Um histograma aparecerá mostrando a intensidade da fluorescência ao longo da linha tanto para a proteína de interesse, quanto para DAPI. Com base na coloração de fundo, configure um limiar constante para a intensidade da proteína de interesse para análise da distribuição subcelular da proteína em cada experimento. Se o sinal proteico, em média, estiver abaixo do limiar na região nuclear, mas estiver acima do limiar além do limite da DAPI, categorize o sinal proteico como predominantemente localizado dentro do citoplasma.
Se o sinal proteico estiver acima do limiar em todo o núcleo, e além do limite do sinal DAPI, agrupar o sinal de proteína como núcleo mais a localização citoplasmática. Se o sinal de proteína estiver acima do limiar no núcleo, mas em média está abaixo do limiar fora do limite do sinal DAPI, o sinal de proteína agrupa o sinal de proteína como uma localização nuclear. Finalmente, tabular mais de 200 células infectadas de cada amostra em diferentes pontos de tempo de infecção, e traçar os dados em um gráfico de barras para ilustrar o movimento da proteína de interesse ao longo do tempo.

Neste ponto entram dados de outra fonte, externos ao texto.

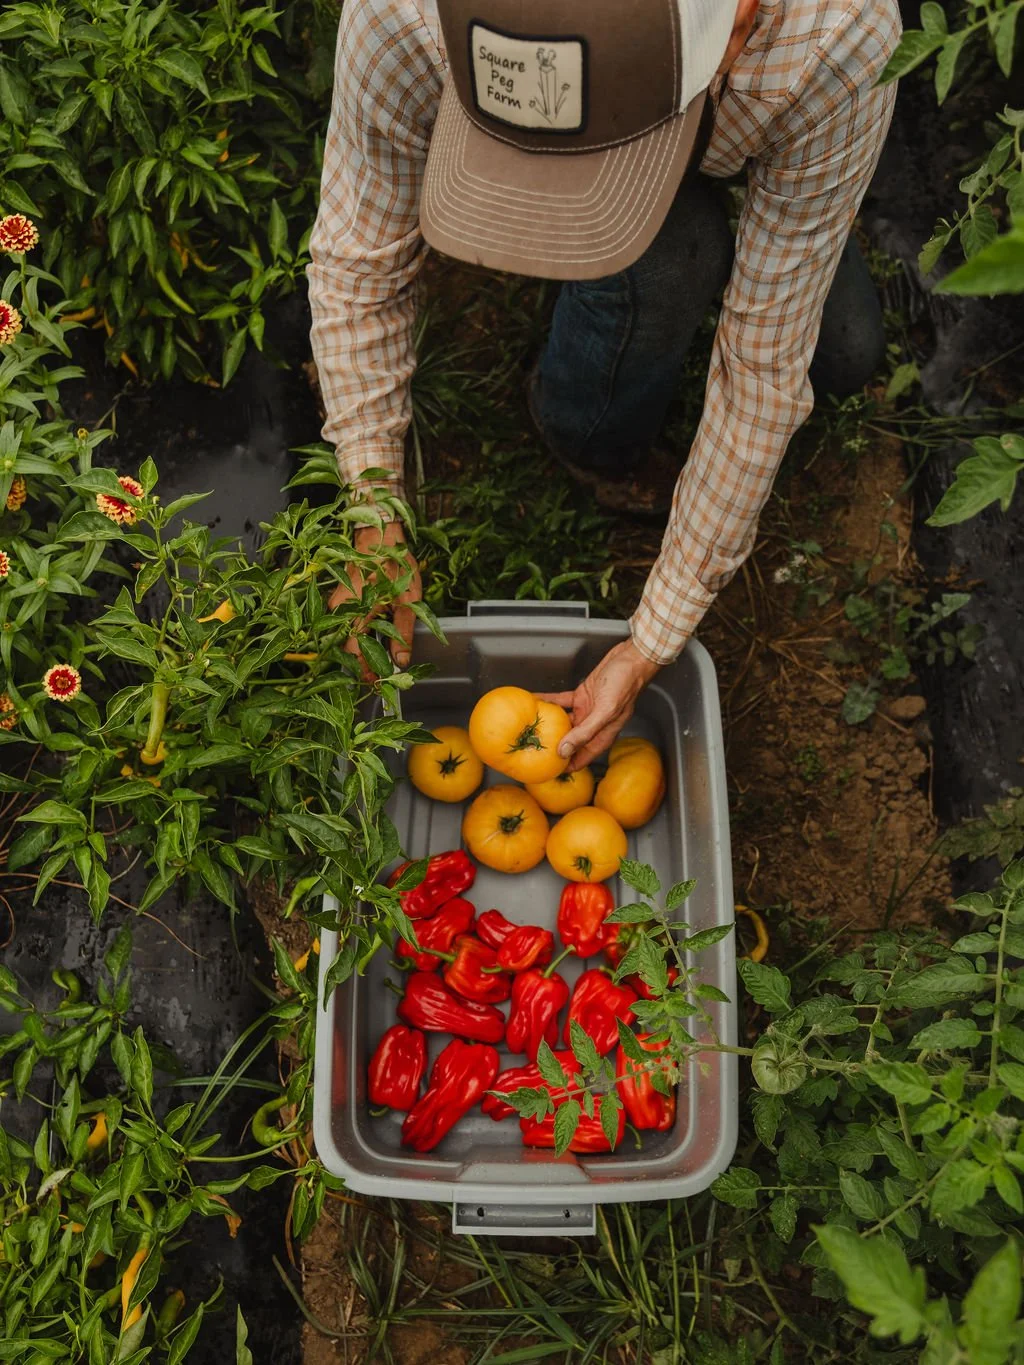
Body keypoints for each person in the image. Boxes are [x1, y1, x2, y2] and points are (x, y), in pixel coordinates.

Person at [307, 0, 901, 769]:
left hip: (763, 121)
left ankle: (742, 203)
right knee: (669, 255)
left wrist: (654, 638)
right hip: (668, 170)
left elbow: (761, 367)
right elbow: (359, 264)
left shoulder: (838, 36)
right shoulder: (401, 12)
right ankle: (598, 410)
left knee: (845, 351)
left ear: (741, 26)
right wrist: (374, 505)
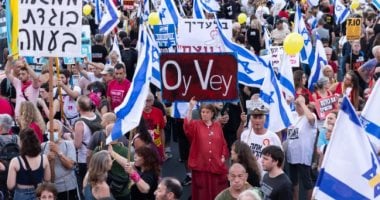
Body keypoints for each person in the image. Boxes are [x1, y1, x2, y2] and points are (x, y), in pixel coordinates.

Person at [184, 97, 229, 200]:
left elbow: (223, 144)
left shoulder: (217, 126)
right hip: (201, 167)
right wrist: (190, 108)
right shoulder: (196, 125)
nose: (204, 114)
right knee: (202, 193)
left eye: (207, 112)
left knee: (217, 192)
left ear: (212, 113)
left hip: (216, 166)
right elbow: (187, 126)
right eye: (203, 112)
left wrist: (223, 156)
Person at [286, 95, 317, 200]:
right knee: (293, 182)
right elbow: (284, 116)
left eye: (298, 105)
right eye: (296, 105)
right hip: (292, 154)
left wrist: (303, 103)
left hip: (303, 156)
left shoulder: (311, 115)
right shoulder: (294, 116)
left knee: (307, 182)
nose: (297, 107)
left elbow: (311, 119)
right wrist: (287, 102)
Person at [7, 128, 51, 199]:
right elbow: (47, 179)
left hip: (21, 194)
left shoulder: (15, 161)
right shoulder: (44, 158)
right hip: (38, 193)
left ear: (21, 142)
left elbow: (10, 185)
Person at [238, 99, 282, 169]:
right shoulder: (245, 134)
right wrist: (242, 122)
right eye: (255, 117)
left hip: (266, 177)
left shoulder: (273, 137)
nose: (257, 121)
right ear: (251, 119)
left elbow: (280, 159)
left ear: (264, 119)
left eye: (260, 118)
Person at [41, 119, 78, 200]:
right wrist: (46, 158)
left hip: (66, 187)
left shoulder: (68, 144)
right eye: (49, 131)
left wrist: (59, 152)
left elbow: (70, 165)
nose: (52, 133)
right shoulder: (42, 146)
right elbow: (38, 167)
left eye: (55, 130)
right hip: (49, 191)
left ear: (61, 132)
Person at [74, 95, 103, 194]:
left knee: (85, 187)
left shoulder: (80, 123)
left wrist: (68, 137)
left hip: (84, 159)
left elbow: (77, 145)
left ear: (79, 107)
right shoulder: (98, 117)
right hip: (99, 156)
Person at [142, 93, 166, 161]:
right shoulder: (138, 113)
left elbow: (161, 130)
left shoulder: (158, 112)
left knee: (158, 167)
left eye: (148, 101)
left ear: (152, 102)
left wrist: (163, 148)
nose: (146, 103)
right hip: (143, 145)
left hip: (157, 145)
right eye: (144, 101)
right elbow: (135, 131)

Como demonstrado, este método facilita a análise da translocação nuclear-citoplasmática de proteínas de interesse. Por exemplo, a proteína celular infectada zero, ou iCP0 mudanças de distribuição subcelular à medida que uma infecção viral progride. Para entender os elementos necessários para o tráfico de ICP0 durante a infecção, os movimentos ICP0 podem ser rastreados em células infectadas pelo Tipo Selvagem e No Tipo Mutante Herpes Simplex 1-infectadas em diferentes fases de infecção, permitindo a avaliação da distribuição subcelular de ICP0 em diferentes pontos de tempo de infecção.

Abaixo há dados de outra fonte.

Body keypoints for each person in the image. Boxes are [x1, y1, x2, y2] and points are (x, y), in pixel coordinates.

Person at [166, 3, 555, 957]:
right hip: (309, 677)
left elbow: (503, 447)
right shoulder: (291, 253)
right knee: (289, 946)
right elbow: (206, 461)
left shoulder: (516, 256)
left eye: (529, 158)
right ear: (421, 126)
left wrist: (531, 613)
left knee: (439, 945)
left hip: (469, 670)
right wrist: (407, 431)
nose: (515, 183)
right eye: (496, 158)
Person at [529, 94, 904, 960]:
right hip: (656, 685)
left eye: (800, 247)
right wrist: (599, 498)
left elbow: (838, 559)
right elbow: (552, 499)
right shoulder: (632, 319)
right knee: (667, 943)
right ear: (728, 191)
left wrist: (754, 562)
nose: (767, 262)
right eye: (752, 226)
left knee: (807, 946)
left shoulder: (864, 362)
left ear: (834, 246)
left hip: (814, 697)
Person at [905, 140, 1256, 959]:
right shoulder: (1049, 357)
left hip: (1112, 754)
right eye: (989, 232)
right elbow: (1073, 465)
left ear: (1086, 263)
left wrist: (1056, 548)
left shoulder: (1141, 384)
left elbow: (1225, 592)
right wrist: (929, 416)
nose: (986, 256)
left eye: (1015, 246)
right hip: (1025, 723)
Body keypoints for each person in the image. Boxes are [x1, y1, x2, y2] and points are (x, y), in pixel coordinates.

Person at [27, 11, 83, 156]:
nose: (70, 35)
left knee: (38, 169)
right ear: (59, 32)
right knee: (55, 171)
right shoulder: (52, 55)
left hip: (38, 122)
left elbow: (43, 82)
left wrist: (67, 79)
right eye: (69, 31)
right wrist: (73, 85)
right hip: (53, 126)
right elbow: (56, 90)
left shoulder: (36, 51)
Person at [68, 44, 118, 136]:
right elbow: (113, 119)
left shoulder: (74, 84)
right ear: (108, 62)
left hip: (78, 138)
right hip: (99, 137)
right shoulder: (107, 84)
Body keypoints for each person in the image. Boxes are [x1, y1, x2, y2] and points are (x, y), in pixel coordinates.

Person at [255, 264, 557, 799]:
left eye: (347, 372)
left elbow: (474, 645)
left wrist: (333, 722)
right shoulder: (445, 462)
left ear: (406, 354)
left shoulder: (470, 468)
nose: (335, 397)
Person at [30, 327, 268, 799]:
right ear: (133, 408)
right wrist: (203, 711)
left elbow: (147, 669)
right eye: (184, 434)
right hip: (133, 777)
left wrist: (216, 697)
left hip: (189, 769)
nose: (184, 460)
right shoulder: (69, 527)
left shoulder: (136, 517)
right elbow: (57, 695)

É importante lembrar de usar culturas de monocamadas para que os virions tenham acesso igual às células e normalizar a multiplicidade de infecção de acordo com o título do vírus para que a progressão da infecção seja comparável entre e dentro dos vírus. Após cada desenvolvimento, essa técnica abriu caminho para pesquisadores das áreas de biologia e virologia celular explorarem o movimento proteico estudando as localizações subcelulares temporais de proteínas de interesse dentro de uma população celular.